The Need for IT Operations Agility: Lessons of WannaCry
There is little doubt that the news of ransomware like the recent outbreak of the WannaCry (aka Wcry, WannaCrypt) taking hold in critical infrastructure hits home with every IT professional. The list of affected clients of any ransomware or critical vulnerability is made even more frightening when it means the shutting down of services which could literally affect people’s health like the NHS is experiencing.
Would it be any different if it were a small hardware chain? What if it was a bank? What if it was your bank, and your money was now inaccessible because of it? The problem just became very real when you thought about that, didn’t it?
Know Your (Agile) Enemy
Organizations are struggling with the concept of more rapid delivery of services. We often hear that the greatest enemy of many products is status quo. It becomes even more challenging when we have bad actors who are successfully adopting practices to deliver faster and to iterate continuously. We aren’t talking Lorenzo Lamas and Jean Claude Van Damme kind of bad actors, but the kind who will lock down hospital IT infrastructure putting lives at risk in search of ransom.

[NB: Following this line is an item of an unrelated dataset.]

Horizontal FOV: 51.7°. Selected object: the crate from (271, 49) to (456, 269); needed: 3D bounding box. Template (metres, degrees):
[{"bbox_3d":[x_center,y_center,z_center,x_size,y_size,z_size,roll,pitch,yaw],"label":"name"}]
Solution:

While I’m writing this, the WannaCry ransomware has already evolved and morphed into something more resilient to the protections that we had thought could prevent it from spreading or taking hold in the first place. We don’t know who originally wrote the ransomware but we do know that in the time that we have been watching it that it has been getting stronger. As quickly as we thought we were fighting it off by reducing the attack surface,
The Risks of Moving Slowly
Larger organizations are often fighting the idea of risks of moving quickly with things like patching and version updates across their infrastructure. There are plenty of stories about an operating system patch or some server firmware that was implemented on the heels of its release to find out that it took down systems or impacted them negatively in one way or another. We don’t count or remember the hundred or thousands of patches that went well, but we sure do remember the ones that went wrong. Especially when they make the news.

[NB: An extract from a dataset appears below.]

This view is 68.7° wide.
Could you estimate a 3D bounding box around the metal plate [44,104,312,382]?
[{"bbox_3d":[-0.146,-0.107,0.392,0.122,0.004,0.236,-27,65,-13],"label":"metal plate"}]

This is where we face a conundrum. Many believe that having a conservative approach to deploying patches and updates is the safer way to go. Those folks view the risk of deploying an errant patch as the greater worry versus the risk of having a vulnerability exposed to a bad actor. We sometimes hear that because it’s in the confines of a private data center with a firewall at the ingress, that the attack surface is reduced. That’s like saying there are armor piercing bullets, but we just hope that nobody who comes after us has them.
Hope is not a strategy. That’s more than just a witty statement. That’s a fact.

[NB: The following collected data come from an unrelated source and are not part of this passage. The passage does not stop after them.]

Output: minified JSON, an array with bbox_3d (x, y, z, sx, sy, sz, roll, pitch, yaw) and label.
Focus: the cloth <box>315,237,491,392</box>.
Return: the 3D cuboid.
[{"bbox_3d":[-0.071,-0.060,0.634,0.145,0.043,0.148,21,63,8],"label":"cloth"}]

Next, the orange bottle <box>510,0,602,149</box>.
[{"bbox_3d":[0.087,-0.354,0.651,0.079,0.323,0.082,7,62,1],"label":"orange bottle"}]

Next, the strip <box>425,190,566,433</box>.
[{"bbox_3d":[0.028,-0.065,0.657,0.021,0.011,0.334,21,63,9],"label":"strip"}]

Becoming and Agile IT Operations Team
Being agile on the IT operations side of things isn’t about daily standups. it’s about real agile practices including test-drive infrastructure and embracing platforms and practices that let us confidently adopt patches and software at a faster rate. A few key factors to think about include:
- Version Control for your infrastructure environment
- Snapshots, backups, and overall Business Continuity protections
- Automation and orchestration for continuous configuration management
- Automation and orchestration at all layers of the stack
There will be an onslaught of vendors using the WannaCry as part of their pitch to help drive the value of their protection products up. They are not wrong in leveraging this opportunity. The reality is that we have been riding the wave of using hope as a strategy. When it works, we feel comfortable. When it fails, there is nobody to blame except for those of us who have accepted moving slowly as an acceptable risk.
Having a snapshot, restore point, or some quickly accessible clone of a system will be a saving grace in the event of infection or data loss. There are practices needed to be wrapped around it. The tool is not the solution, but it enables us to create the methods to use the tool as a full solution.
Automation and orchestration are needed at every layer. Not just for putting infrastructure and applications out to begin with, but for continuous configuration management. There is no way that we can fight off vulnerabilities using practices that require human intervention throughout the remediation process. The more we automate, the more we can build recovery procedures and practices to enable clean rollbacks in the event of a bad patch as well as a bad actor.
Adapting IT Infrastructure to be Disposable
It’s my firm belief that we should have disposable infrastructure wherever possible. That also means we have to enable operations practices which mean we can lose portions of the infrastructure either by accident, incident, or on purpose, with minimal effect on the continuation of production services. These disposable IT assets (software and hardware) enable us to create a full stack, automated infrastructure, and to protect and provide resilience with a high level of safety.
We all hope that we won’t be on the wrong side of a vulnerability. Having experienced it myself, I changed the way that I approach every aspect of IT infrastructure. From the hardware to the application layers, we have the ability to protect against such vulnerabilities. Small changes can have big effects. Now is always the time to adapt to prepare for it. Don’t be caught out when we know what the risks are.